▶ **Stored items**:
+++

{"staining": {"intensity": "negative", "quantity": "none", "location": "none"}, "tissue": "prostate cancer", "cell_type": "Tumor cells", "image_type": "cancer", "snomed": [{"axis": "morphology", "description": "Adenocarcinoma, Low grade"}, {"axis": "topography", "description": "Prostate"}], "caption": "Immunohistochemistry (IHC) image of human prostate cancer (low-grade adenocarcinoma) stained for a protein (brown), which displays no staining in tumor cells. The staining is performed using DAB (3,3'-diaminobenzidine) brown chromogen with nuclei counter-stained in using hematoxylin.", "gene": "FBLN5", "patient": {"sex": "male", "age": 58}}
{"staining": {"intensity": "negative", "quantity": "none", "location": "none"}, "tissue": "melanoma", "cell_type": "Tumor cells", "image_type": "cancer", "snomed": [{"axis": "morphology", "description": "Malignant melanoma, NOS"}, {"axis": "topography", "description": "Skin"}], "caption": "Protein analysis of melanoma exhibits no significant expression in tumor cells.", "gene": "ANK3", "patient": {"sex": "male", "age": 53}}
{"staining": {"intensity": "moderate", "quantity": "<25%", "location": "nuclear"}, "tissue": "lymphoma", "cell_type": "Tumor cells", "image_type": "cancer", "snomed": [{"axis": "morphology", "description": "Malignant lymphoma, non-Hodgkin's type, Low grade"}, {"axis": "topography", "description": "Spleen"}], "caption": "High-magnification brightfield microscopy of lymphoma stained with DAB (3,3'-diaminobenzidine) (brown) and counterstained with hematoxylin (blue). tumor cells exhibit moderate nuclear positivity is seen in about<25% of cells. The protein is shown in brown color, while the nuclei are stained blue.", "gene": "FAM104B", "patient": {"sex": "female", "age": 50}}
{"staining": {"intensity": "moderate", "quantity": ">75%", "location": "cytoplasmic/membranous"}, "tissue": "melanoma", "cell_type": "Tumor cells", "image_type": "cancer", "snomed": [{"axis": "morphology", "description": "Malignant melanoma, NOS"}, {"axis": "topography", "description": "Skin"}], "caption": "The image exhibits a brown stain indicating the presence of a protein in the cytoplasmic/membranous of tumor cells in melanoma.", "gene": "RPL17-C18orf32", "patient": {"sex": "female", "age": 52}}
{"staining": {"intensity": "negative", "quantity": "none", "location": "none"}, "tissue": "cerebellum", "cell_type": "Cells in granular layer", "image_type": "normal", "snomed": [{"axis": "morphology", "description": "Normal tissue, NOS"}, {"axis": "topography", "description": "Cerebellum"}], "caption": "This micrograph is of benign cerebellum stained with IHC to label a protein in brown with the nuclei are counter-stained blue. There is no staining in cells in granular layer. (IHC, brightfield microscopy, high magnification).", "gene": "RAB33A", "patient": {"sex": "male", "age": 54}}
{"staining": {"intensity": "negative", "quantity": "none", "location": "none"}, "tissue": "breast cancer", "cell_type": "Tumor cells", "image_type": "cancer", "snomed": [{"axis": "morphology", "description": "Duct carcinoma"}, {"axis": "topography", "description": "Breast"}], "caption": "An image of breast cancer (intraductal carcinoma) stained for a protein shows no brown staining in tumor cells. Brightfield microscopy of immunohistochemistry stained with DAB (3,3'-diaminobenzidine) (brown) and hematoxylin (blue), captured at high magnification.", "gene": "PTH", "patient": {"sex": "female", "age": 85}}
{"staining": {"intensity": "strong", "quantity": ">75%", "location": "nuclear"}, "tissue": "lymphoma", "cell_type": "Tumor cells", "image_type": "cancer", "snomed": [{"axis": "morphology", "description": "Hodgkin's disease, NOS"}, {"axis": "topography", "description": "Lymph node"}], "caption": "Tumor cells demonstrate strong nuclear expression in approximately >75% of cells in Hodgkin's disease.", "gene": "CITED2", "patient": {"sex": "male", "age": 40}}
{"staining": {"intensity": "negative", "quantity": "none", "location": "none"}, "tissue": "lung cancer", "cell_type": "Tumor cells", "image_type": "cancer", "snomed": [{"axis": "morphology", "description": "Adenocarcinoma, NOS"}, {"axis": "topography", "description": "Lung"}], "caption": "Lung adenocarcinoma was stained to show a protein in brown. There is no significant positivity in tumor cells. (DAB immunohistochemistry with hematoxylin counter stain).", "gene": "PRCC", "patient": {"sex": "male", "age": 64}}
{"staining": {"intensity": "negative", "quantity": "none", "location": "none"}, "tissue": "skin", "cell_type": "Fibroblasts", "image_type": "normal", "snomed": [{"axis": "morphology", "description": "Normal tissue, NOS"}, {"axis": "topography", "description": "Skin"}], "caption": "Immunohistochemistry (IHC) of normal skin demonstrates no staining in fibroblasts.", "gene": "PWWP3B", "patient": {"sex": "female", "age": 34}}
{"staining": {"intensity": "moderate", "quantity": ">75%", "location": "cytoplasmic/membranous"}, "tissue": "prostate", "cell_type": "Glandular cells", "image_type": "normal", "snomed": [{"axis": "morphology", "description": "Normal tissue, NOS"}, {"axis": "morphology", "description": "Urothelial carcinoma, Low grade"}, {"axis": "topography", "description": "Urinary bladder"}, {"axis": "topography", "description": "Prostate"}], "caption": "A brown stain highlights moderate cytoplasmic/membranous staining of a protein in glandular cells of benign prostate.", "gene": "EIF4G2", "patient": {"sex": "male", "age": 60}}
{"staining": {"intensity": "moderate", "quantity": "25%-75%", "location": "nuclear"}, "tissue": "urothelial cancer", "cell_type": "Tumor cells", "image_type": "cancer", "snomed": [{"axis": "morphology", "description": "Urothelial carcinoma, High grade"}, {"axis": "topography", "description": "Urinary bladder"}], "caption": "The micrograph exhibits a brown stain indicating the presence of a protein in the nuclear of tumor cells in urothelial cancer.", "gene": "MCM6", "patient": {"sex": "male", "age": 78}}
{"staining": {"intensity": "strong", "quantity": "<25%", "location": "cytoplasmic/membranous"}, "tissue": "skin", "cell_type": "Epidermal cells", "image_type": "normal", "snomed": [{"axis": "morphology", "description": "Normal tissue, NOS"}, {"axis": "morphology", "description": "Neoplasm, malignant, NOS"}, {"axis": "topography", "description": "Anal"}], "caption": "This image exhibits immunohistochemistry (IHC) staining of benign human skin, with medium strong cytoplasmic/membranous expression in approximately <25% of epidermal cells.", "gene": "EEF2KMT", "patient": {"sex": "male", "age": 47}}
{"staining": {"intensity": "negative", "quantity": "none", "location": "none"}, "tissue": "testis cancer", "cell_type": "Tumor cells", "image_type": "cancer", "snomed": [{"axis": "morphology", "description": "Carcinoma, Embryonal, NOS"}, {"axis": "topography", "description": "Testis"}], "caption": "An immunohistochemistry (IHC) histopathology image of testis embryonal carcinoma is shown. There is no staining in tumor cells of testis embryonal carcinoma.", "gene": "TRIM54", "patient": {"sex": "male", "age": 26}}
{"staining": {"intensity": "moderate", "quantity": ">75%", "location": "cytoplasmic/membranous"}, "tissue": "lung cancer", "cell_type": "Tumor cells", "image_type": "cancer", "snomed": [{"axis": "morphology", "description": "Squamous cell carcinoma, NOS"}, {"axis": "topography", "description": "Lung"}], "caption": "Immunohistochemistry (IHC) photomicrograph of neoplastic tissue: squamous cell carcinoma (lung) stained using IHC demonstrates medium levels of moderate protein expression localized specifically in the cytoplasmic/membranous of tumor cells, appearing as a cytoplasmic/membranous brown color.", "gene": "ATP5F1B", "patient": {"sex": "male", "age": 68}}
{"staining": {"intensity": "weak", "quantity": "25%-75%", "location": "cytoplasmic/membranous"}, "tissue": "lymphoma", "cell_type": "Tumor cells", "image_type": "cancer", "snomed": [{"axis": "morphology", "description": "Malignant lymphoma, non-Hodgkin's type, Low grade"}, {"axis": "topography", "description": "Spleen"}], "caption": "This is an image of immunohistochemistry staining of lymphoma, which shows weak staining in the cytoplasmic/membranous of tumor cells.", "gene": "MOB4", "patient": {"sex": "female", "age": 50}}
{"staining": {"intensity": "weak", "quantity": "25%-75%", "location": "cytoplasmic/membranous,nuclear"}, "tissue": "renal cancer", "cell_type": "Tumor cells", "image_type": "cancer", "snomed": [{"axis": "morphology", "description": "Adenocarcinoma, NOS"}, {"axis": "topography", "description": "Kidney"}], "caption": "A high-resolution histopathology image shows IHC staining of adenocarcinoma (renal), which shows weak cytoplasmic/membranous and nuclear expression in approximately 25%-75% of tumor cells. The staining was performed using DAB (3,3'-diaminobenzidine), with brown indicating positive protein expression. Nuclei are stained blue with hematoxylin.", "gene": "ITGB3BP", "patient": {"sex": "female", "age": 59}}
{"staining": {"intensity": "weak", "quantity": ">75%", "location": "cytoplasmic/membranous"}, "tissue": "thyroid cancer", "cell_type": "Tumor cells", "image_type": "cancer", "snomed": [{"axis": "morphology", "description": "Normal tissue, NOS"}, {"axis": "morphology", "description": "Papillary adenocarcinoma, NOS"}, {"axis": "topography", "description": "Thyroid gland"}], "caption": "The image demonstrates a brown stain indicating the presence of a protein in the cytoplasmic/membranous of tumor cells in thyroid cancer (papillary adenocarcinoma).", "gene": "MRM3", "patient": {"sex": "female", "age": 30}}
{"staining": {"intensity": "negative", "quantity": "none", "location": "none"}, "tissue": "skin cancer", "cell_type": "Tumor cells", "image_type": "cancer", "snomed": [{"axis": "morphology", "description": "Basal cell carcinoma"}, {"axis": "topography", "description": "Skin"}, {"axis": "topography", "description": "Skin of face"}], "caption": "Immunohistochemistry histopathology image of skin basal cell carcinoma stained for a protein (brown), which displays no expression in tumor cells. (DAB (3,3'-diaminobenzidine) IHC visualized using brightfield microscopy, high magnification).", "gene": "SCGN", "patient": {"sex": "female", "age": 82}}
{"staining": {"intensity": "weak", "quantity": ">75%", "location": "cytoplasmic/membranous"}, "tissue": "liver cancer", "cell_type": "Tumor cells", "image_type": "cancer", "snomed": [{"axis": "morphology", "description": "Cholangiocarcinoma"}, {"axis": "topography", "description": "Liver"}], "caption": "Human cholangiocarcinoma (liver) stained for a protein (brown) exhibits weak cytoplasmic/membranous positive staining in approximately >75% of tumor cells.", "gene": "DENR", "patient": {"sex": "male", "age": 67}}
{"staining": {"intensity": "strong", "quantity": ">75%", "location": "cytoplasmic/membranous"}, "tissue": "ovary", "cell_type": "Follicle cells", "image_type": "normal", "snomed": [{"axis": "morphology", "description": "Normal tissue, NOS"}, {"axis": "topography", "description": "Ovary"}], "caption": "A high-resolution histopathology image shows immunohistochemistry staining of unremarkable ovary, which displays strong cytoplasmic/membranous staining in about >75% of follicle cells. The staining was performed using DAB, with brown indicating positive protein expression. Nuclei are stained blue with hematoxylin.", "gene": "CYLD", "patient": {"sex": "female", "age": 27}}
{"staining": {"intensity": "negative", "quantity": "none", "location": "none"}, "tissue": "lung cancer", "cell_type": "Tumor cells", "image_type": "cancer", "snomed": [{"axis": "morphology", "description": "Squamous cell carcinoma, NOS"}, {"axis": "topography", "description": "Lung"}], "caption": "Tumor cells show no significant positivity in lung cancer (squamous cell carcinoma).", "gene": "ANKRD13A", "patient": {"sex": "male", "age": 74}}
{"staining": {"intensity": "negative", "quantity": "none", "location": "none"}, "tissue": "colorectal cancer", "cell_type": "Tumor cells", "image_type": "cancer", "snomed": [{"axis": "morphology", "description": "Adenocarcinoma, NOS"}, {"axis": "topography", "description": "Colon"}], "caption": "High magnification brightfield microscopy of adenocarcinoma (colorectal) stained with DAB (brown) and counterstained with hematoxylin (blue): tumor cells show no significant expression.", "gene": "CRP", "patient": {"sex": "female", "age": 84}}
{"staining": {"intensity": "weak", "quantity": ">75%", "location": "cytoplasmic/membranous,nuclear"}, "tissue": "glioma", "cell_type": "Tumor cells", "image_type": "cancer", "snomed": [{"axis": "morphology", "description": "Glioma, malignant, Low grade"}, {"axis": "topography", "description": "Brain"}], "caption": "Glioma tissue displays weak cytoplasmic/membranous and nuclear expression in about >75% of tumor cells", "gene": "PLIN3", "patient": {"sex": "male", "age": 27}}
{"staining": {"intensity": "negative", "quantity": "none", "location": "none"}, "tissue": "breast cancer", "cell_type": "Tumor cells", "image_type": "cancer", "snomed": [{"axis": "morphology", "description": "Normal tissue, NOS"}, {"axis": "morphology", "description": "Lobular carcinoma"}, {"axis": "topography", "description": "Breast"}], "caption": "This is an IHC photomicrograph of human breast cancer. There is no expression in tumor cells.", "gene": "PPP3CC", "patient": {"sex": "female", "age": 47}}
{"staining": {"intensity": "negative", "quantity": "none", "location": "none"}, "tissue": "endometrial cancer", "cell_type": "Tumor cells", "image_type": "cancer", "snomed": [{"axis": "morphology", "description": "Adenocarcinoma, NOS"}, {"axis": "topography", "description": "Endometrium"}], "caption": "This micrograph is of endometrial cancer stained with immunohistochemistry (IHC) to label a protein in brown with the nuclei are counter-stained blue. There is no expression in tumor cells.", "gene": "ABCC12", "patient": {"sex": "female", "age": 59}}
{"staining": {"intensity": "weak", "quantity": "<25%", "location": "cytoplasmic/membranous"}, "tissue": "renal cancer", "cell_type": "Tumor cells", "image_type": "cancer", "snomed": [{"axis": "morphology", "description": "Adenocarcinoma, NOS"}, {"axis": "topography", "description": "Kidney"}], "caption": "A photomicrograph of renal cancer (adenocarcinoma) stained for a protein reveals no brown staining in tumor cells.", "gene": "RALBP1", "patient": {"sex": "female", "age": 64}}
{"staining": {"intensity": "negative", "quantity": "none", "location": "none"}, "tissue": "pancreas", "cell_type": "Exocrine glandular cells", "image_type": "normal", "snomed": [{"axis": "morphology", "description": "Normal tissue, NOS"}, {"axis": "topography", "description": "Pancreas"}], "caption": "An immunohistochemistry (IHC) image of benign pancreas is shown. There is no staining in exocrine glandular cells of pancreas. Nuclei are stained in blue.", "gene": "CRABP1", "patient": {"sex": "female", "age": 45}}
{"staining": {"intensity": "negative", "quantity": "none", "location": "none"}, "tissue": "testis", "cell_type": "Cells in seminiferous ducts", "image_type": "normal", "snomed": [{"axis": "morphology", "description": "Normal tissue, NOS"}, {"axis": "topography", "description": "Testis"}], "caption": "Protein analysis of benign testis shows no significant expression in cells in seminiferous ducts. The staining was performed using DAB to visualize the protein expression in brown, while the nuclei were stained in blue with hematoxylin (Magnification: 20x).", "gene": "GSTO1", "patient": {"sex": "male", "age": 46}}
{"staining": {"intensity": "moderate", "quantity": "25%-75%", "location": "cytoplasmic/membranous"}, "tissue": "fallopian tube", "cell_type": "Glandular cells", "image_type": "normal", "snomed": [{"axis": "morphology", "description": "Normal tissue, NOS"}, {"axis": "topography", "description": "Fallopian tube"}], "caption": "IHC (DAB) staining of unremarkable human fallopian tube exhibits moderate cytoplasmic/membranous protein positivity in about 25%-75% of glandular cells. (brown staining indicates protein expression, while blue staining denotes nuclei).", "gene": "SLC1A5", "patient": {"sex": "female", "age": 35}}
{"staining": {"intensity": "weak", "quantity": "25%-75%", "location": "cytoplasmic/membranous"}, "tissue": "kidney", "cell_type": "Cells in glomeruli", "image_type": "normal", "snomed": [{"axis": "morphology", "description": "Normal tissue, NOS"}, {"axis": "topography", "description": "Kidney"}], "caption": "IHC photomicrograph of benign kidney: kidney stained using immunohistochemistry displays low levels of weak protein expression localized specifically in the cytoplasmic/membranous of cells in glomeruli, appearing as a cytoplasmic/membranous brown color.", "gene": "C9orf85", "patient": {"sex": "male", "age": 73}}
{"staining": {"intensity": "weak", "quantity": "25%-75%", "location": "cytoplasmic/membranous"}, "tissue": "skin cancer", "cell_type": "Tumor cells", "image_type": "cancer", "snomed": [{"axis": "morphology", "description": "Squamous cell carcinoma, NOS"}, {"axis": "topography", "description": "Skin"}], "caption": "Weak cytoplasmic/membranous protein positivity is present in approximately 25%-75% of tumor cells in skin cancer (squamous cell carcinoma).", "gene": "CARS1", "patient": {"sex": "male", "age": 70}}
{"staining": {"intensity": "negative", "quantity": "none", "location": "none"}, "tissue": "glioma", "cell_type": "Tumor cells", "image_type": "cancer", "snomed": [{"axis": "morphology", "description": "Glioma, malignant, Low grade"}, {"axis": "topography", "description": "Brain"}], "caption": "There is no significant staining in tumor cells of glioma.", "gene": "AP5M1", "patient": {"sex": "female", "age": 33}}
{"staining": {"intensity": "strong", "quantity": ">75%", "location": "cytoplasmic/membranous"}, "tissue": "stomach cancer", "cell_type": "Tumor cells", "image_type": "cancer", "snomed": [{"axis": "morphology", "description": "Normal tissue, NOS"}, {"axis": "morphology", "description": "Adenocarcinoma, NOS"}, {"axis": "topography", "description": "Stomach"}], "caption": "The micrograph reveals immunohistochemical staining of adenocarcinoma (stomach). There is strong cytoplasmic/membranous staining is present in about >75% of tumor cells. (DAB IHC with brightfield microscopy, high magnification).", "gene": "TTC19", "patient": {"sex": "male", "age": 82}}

+++

▶ **Problem description**: Copy only this part of the entries above: the line with "image exhibits immunohistochemistry", the line with "(IHC) photomicrograph of", and the lines between, all exactly as written.

▶ **Your response**:
{"staining": {"intensity": "strong", "quantity": "<25%", "location": "cytoplasmic/membranous"}, "tissue": "skin", "cell_type": "Epidermal cells", "image_type": "normal", "snomed": [{"axis": "morphology", "description": "Normal tissue, NOS"}, {"axis": "morphology", "description": "Neoplasm, malignant, NOS"}, {"axis": "topography", "description": "Anal"}], "caption": "This image exhibits immunohistochemistry (IHC) staining of benign human skin, with medium strong cytoplasmic/membranous expression in approximately <25% of epidermal cells.", "gene": "EEF2KMT", "patient": {"sex": "male", "age": 47}}
{"staining": {"intensity": "negative", "quantity": "none", "location": "none"}, "tissue": "testis cancer", "cell_type": "Tumor cells", "image_type": "cancer", "snomed": [{"axis": "morphology", "description": "Carcinoma, Embryonal, NOS"}, {"axis": "topography", "description": "Testis"}], "caption": "An immunohistochemistry (IHC) histopathology image of testis embryonal carcinoma is shown. There is no staining in tumor cells of testis embryonal carcinoma.", "gene": "TRIM54", "patient": {"sex": "male", "age": 26}}
{"staining": {"intensity": "moderate", "quantity": ">75%", "location": "cytoplasmic/membranous"}, "tissue": "lung cancer", "cell_type": "Tumor cells", "image_type": "cancer", "snomed": [{"axis": "morphology", "description": "Squamous cell carcinoma, NOS"}, {"axis": "topography", "description": "Lung"}], "caption": "Immunohistochemistry (IHC) photomicrograph of neoplastic tissue: squamous cell carcinoma (lung) stained using IHC demonstrates medium levels of moderate protein expression localized specifically in the cytoplasmic/membranous of tumor cells, appearing as a cytoplasmic/membranous brown color.", "gene": "ATP5F1B", "patient": {"sex": "male", "age": 68}}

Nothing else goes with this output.